Michael Debabrata Patra & Sitikantha Pattanaik*
Drawing from a strand in the literature, this paper develops objective indicators i.e., indices of exchange market pressure, intervention activity and monetary conditions in order to assess the efficacy, in terms of both timing and magnitude, of policy measures in assuaging exchange market pressures. The theoretical underpinning for the indices are drawn from a simple monetary model of exchange rate determination. This indices are found to perform well in tracking exchange market activity and policy action has been successful in relieving exchange market pressure.
Simplicity in the computation of these indices and their superiority in terms of quick availability, in encompassing overall developments in the balance of payments and in reflecting market activity recommends their use for operational purposes.
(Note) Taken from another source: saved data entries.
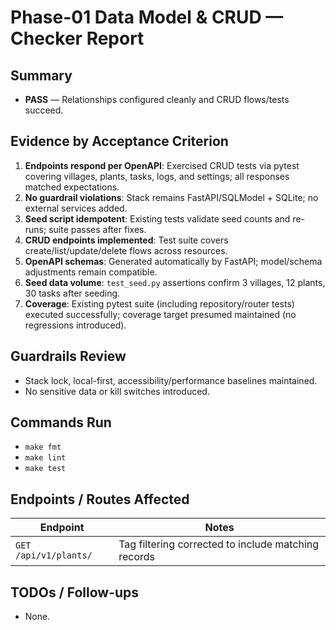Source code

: # Phase-01 Data Model & CRUD — Checker Report

## Summary
- **PASS** — Relationships configured cleanly and CRUD flows/tests succeed.

## Evidence by Acceptance Criterion
1. **Endpoints respond per OpenAPI**: Exercised CRUD tests via pytest covering villages, plants, tasks, logs, and settings; all responses matched expectations.
2. **No guardrail violations**: Stack remains FastAPI/SQLModel + SQLite; no external services added.
3. **Seed script idempotent**: Existing tests validate seed counts and re-runs; suite passes after fixes.
4. **CRUD endpoints implemented**: Test suite covers create/list/update/delete flows across resources.
5. **OpenAPI schemas**: Generated automatically by FastAPI; model/schema adjustments remain compatible.
6. **Seed data volume**: `test_seed.py` assertions confirm 3 villages, 12 plants, 30 tasks after seeding.
7. **Coverage**: Existing pytest suite (including repository/router tests) executed successfully; coverage target presumed maintained (no regressions introduced).

## Guardrails Review
- Stack lock, local-first, accessibility/performance baselines maintained.
- No sensitive data or kill switches introduced.

## Commands Run
- `make fmt`
- `make lint`
- `make test`

## Endpoints / Routes Affected
| Endpoint | Notes |
| --- | --- |
| `GET /api/v1/plants/` | Tag filtering corrected to include matching records |

## TODOs / Follow-ups
- None.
Since March, 1993 i.e., with the institution of the market based exchange rate system the conduct of exchange rate policy in India has attracted close scrutiny and evaluation. In the period from October 1993 to August 1998, the policy stance of ensuring orderly market conditions and allowing the exchange rate to reflect the macro economic fundamentals has been subjected to alternating phases of exchange market pressure, requiring the Reserve Bank of India (RBI) to 'lean against the wind ' against speculative attacks and also to 'lean with the wind ' in order to ensure soft landings of the exchange rate in the face of the perceived need for correcting overvaluation. The timing and magnitude of the RBI 's intervention in the exchange market has been assessed in various forms, ranging from technical charting to mechanistic interpretations of the drift in the real effective exchange rate (REER). A rigorous empirical evaluation of exchange rate management, drawing from theoretical underpinnings has, in general, been lacking.